Stored data entries
———
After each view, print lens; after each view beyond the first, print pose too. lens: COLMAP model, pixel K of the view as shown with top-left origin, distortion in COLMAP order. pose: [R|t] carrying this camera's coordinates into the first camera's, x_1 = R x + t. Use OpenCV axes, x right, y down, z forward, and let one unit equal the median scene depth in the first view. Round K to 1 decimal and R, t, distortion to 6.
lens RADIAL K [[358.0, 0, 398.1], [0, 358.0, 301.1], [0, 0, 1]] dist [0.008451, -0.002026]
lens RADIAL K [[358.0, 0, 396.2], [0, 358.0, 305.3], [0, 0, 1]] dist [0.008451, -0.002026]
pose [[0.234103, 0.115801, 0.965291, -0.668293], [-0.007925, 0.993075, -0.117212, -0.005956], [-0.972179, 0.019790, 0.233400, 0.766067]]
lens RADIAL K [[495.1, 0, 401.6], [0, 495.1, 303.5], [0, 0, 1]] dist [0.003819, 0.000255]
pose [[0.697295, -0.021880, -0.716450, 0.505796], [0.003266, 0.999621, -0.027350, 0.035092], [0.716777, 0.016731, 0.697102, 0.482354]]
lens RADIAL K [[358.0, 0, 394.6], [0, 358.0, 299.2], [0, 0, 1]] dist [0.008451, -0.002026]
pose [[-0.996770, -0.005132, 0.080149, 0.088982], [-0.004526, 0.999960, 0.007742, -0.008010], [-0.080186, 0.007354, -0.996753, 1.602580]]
———
Aim of the task — Transcribe every entry exactly as it reads.

Output below —
After each view, print lens; after each view beyond the first, print pose too. lens: COLMAP model, pixel K of the view as shown with top-left origin, distortion in COLMAP order. pose: [R|t] carrying this camera's coordinates into the first camera's, x_1 = R x + t. Use OpenCV axes, x right, y down, z forward, and let one unit equal the median scene depth in the first view. Round K to 1 decimal and R, t, distortion to 6.
lens RADIAL K [[358.0, 0, 398.1], [0, 358.0, 301.1], [0, 0, 1]] dist [0.008451, -0.002026]
lens RADIAL K [[358.0, 0, 396.2], [0, 358.0, 305.3], [0, 0, 1]] dist [0.008451, -0.002026]
pose [[0.234103, 0.115801, 0.965291, -0.668293], [-0.007925, 0.993075, -0.117212, -0.005956], [-0.972179, 0.019790, 0.233400, 0.766067]]
lens RADIAL K [[495.1, 0, 401.6], [0, 495.1, 303.5], [0, 0, 1]] dist [0.003819, 0.000255]
pose [[0.697295, -0.021880, -0.716450, 0.505796], [0.003266, 0.999621, -0.027350, 0.035092], [0.716777, 0.016731, 0.697102, 0.482354]]
lens RADIAL K [[358.0, 0, 394.6], [0, 358.0, 299.2], [0, 0, 1]] dist [0.008451, -0.002026]
pose [[-0.996770, -0.005132, 0.080149, 0.088982], [-0.004526, 0.999960, 0.007742, -0.008010], [-0.080186, 0.007354, -0.996753, 1.602580]]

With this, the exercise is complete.